** Begin Document passage **

The Singapore authorities therefore set up a licensing structure that mandated that less than 10 percent of the gross floor area would be for casino use-the rest would be for hotels, theaters, convention centers, theme parks, museums, retail and food and beverage offerings.
The concept of integrated resorts is in reality nothing new in the world of gaming. Singaporeans were requesting international world-class developments combining elements already found in other major casino developments such as the Crown Entertainment Complex in Melbourne, Australia; the Venetian and Palazzo in Las Vegas; the Atlantis on Paradise Island in the Bahamas; Genting Highlands outside of Kuala Lumpur in Malaysia; or the Grand West Casino in Cape Town, South Africa, just to name a few.
At present, many operators claim to have the first integrated resort in their region, but arguably the mid-20th century Nevada developer Jay Sarno can lay claim to the distinction of being the first to establish this type of facility. Caesars Palace-which Sarno opened in 1966-ushered in a new era for Las Vegas casino facilities. Caesars acted as a critical catalyst for the more diversified styles of casino resorts that were to follow.
Sarno built the Circus Circus Casino, which opened two years later as a heavily themed family resort, continued the transformation of the Las Vegas Strip and served as an additional model for future developments. Along with Caesars Palace, it brought about a significant shift in the composition and profile of Las Vegas visitors that has continued over the past four decades. While Caesars and Circus were still principally “casinos,” they were no longer just centered on gambling but also offered much more in the way of non-gaming amenities to their guests.
Today’s concept of integrated resorts has come a long way since those first resort developments. The Mirage in Las Vegas-which Steve Wynn opened in 1989-had capital costs of around $630 million. Many Wall Street analysts and other industry observers felt that this was far too ambitious a project to succeed and would never provide a reasonable return on investment. Of course, Wynn proved his critics wrong, as the Mirage demonstrated the attractiveness and revenue-generating capabilities of non-gaming amenities to diverse audiences who are interested in more than “just gambling.”

** End Document passage **
** Begin Listed entries **

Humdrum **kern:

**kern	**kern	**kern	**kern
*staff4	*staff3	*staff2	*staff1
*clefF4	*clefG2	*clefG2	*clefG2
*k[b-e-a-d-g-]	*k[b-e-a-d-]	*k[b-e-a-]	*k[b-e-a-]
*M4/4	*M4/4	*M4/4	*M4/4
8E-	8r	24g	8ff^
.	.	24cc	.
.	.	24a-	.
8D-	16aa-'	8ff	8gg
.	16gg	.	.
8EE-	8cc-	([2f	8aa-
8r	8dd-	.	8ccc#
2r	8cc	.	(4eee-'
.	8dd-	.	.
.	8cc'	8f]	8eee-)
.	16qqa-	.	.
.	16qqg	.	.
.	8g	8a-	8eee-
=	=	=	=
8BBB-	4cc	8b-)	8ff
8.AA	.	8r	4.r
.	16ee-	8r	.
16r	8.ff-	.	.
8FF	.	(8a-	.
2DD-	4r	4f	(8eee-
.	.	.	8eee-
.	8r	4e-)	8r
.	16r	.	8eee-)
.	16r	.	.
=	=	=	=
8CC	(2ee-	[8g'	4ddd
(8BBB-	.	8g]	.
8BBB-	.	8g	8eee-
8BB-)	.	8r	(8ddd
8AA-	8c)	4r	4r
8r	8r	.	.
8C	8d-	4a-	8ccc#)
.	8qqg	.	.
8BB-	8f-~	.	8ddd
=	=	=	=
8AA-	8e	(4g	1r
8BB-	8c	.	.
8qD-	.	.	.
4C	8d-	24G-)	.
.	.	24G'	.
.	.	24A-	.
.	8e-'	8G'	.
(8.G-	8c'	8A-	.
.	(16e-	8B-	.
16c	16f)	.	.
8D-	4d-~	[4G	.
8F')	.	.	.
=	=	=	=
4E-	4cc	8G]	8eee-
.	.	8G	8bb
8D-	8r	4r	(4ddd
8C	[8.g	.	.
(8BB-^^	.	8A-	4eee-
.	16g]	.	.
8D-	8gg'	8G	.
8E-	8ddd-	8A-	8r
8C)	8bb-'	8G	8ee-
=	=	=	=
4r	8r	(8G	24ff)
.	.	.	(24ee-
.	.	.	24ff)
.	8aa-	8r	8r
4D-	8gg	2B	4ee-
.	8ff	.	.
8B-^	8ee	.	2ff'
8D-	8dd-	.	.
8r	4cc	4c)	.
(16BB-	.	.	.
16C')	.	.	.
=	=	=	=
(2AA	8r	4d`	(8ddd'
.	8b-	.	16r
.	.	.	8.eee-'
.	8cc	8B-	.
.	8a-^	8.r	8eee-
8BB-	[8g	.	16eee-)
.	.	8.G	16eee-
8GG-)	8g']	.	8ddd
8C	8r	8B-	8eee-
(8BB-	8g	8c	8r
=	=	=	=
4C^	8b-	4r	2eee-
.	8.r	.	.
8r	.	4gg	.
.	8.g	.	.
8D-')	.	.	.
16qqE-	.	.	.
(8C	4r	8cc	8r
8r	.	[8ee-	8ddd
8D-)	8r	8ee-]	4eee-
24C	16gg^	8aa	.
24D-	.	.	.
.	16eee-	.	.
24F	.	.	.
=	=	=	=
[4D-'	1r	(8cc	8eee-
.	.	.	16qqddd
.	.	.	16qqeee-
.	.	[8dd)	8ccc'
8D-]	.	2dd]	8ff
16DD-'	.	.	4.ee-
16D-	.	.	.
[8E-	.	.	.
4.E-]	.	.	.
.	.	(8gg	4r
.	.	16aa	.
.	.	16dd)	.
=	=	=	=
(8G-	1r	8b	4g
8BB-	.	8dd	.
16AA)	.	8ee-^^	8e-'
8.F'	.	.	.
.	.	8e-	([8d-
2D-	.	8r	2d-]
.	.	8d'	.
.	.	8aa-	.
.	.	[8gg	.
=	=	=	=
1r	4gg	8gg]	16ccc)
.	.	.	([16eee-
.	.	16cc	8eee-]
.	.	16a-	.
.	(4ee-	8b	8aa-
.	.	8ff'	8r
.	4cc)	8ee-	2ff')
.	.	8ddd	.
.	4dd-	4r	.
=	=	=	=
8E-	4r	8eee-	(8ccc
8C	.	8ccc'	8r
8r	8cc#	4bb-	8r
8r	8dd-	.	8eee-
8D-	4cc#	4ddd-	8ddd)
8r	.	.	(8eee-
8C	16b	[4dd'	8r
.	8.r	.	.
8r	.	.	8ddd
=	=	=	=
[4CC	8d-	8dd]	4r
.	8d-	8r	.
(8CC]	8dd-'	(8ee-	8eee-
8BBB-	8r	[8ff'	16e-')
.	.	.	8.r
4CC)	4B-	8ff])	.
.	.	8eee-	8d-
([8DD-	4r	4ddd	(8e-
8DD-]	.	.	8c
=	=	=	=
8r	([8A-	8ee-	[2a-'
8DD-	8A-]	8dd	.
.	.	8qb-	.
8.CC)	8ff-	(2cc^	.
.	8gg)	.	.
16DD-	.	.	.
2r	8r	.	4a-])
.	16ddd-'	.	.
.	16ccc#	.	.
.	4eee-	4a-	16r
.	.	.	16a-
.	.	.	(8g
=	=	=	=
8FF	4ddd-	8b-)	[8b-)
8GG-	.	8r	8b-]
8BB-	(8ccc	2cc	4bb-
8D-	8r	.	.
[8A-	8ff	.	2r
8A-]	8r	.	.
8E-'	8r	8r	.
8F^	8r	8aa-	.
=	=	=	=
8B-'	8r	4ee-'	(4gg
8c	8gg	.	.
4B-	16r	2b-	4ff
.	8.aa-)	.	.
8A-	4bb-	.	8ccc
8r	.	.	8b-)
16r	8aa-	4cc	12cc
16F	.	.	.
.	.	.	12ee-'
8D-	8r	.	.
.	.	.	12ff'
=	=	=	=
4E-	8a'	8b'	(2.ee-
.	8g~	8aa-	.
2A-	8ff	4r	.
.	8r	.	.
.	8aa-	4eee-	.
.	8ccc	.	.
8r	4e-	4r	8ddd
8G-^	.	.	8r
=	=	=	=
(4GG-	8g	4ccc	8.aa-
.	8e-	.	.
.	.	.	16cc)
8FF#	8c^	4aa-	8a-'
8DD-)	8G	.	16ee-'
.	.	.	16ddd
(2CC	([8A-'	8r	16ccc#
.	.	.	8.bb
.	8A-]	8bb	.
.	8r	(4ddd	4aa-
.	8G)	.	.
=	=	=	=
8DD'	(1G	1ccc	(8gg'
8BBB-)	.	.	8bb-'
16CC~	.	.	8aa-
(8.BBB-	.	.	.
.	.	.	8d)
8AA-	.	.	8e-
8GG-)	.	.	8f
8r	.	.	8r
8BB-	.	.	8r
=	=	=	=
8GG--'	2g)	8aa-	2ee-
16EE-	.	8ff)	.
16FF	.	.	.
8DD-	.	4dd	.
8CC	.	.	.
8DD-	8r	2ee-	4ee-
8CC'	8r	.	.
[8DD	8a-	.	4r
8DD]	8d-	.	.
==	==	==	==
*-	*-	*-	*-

** End Listed entries **

### What to do
A - According to the passage on integrated resorts, in what year did Jay Sarno open Caesars Palace?
B - In the passage on integrated resorts, list every use besides casinos that Singapore's licensing structure set aside for the rest of the gross floor area.

### Solutions by task
A - 1966

B - Hotels, theaters, convention centers, theme parks, museums, retail, and food and beverage offerings